(Beginning of TEXT FOR ANALYSIS)

Only problem I can see with this is Uber can't do math. 15 miles away would some how only be 9 miles and 9 miles would be 2 miles.


----------



## CrazyT (Jul 2, 2016)

Since Uber is playing with opting in for up front fares in some markets, where you pay a flat rate to Uber and they don't take a cut, then why don't they just cap it and say ok we'll take our cut but only up to $150. After that drivers keep 100% after the booking fee. I'd like that, but they wouldn't. 

Of course paying them up front before you drive, oh heck no. They can take their cut capped off in this situation.


----------



## poopyhead (Jul 8, 2016)

Fishchris said:


> Here's the way I see it...
> If Uber would only send me long distance requests which were for nice long rides and / or good surge amounts, I'd do longer PU's, but I have come to a point where if the PU is longer than 10 minutes, and has no surge, I wont take it. If it has a decent surge.. like 1.8 or better, I might go 12 or 14 minutes. For me to take one more than 20 minutes, it would have to be a surge of like 3.5 or higher, and I have NEVER had that happen....

(End of TEXT FOR ANALYSIS)

## ACTIVITY LIST
A - Print the passage of the Uber driver forum thread between "## CrazyT (Jul" and "in this situation.", inclusive.
B - Pick up the Uber driver forum thread after its last sentence and continue it.

(Beginning of DATASET EXCERPTS)

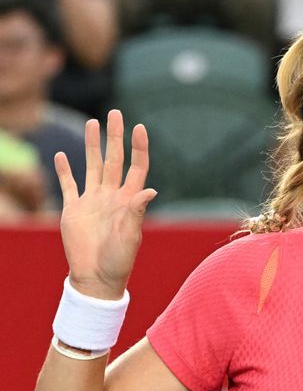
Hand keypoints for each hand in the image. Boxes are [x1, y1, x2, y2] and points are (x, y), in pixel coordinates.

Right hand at [54, 109, 156, 299]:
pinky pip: (69, 185)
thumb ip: (137, 211)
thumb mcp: (131, 235)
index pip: (136, 166)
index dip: (139, 147)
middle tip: (115, 113)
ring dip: (91, 145)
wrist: (95, 278)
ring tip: (92, 123)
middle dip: (114, 136)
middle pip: (114, 159)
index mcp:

(End of DATASET EXCERPTS)

## EXPECTED OUTPUTS
A -
## CrazyT (Jul 2, 2016)

Since Uber is playing with opting in for up front fares in some markets, where you pay a flat rate to Uber and they don't take a cut, then why don't they just cap it and say ok we'll take our cut but only up to $150. After that drivers keep 100% after the booking fee. I'd like that, but they wouldn't. 

Of course paying them up front before you drive, oh heck no. They can take their cut capped off in this situation.

B -
> 
> But the requests that really get me, are when I'm in the middle of a nice fat surge, of like 3.0 or better, and then get a request for like 20 minutes, with zero surge ! Come on Uber ! Do they think i'm freaking [email protected] ?!?!
> ...


It hurts them because I get kicked off for 2 minutes for not accepting long distance requests. someone else takes them i guess. takes more available drivers off the road with no pax


----------



## Wardell Curry (Jul 9, 2016)

If you take a taxi out to no mans land you get charged for the miles the taxi has to travel to get back to the area he is in. That's why people rarely take long trips with cabs unless its to the airport which is 50 dollars flat to jfk. Uber could do something like that. Especially trips that take you to some forest in south jersey 50 miles from nyc which is where the mobey is.


----------



## Grahamcracker (Nov 2, 2016)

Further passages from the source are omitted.